Diante do exposto, considero que as experiências formativas voltadas ao uso pedagógico das tecnologias podem favorecer a apropriação de conhecimentos pedagógico- tecnológicos em matemática, pois ampliam o leque de possibilidades de uso desses recursos, vislumbradas pelos professores, potenciando o desenvolvimento profissional docente. Por outro lado, entendo que a ausência dessas vivências restringe o campo de visão dos professores em relação às possibilidades de uso, limitando o seu desenvolvimento profissional e suas práticas sociais e profissionais.

Contudo, vale lembrar que apenas a participação do professor em ações formativas dessa natureza não garante o sucesso da apropriação de conhecimentos pedagógico- tecnológicos ou de novas práticas. Antes de tudo, o professor precisa ser apoiado e incentivado nesse processo de mudança por todos os segmentos escolares, tal como propõe Dayrell (1996), e também por um projeto de informática educativa.

Outro fator, associado à ineficiência das ações que são promovidas, diz respeito ao propósito dessas que, na maioria das vezes, consiste em favorecer a formação básica para uso desses recursos ou apenas favorecer a inclusão tecnológica de professores da rede pública.

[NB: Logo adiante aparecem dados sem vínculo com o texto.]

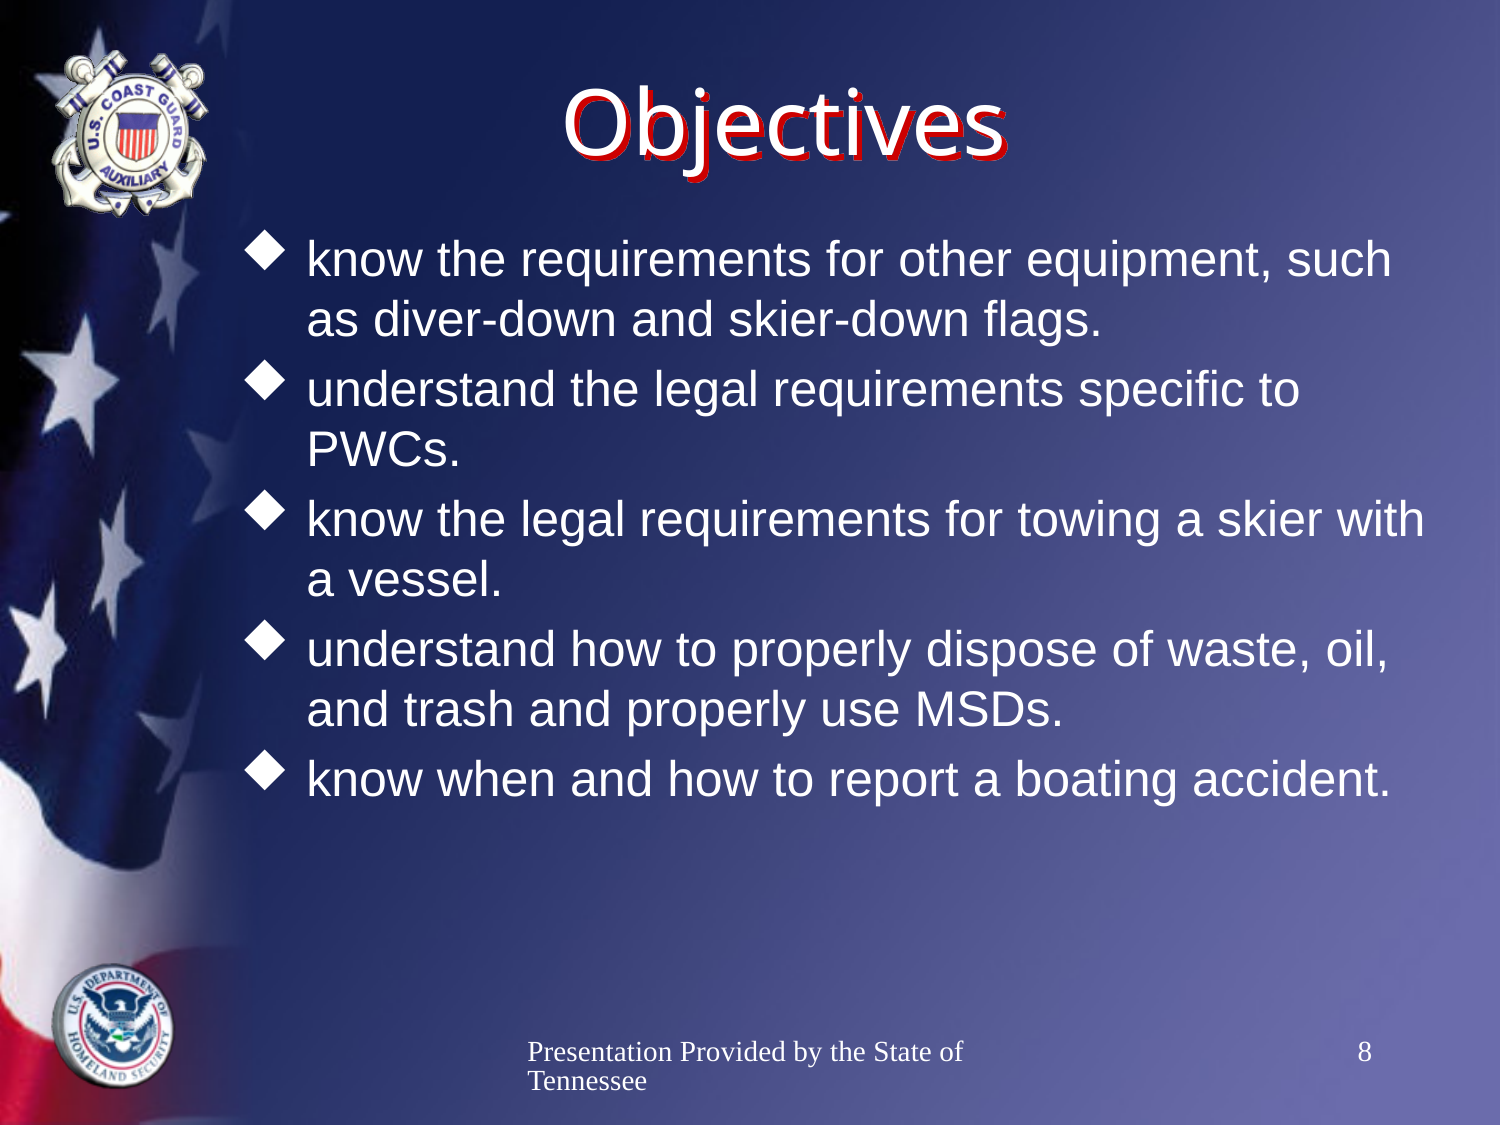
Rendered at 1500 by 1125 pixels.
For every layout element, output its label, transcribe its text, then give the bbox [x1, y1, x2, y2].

title Objectives [146, 24, 1422, 213]
footer Presentation Provided by the State of Tennessee [512, 1025, 988, 1100]
list know the requirements for other equipment, such as diver-down and skier-down flags. understand the legal requirements specific to PWCs. know the legal requirements for towing a skier with a vessel. understand how to properly dispose of waste, oil, and trash and properly use MSDs. know when and how to report a boating accident. [225, 218, 1463, 957]
picture [0, 0, 1500, 1125]
slide_number 8 [1074, 1025, 1388, 1100]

Esses aspectos contrapõem-se as considerações de Bairral (2005). Esse autor defende a necessidade do professor da escola pública vivenciar experiências formativas baseadas no uso das tecnologias, como uma forma de favorecer mudanças em termos da concepção sobre o uso desses recursos na educação, bem como mudanças na prática pedagógica do professor e na escola em seu conjunto.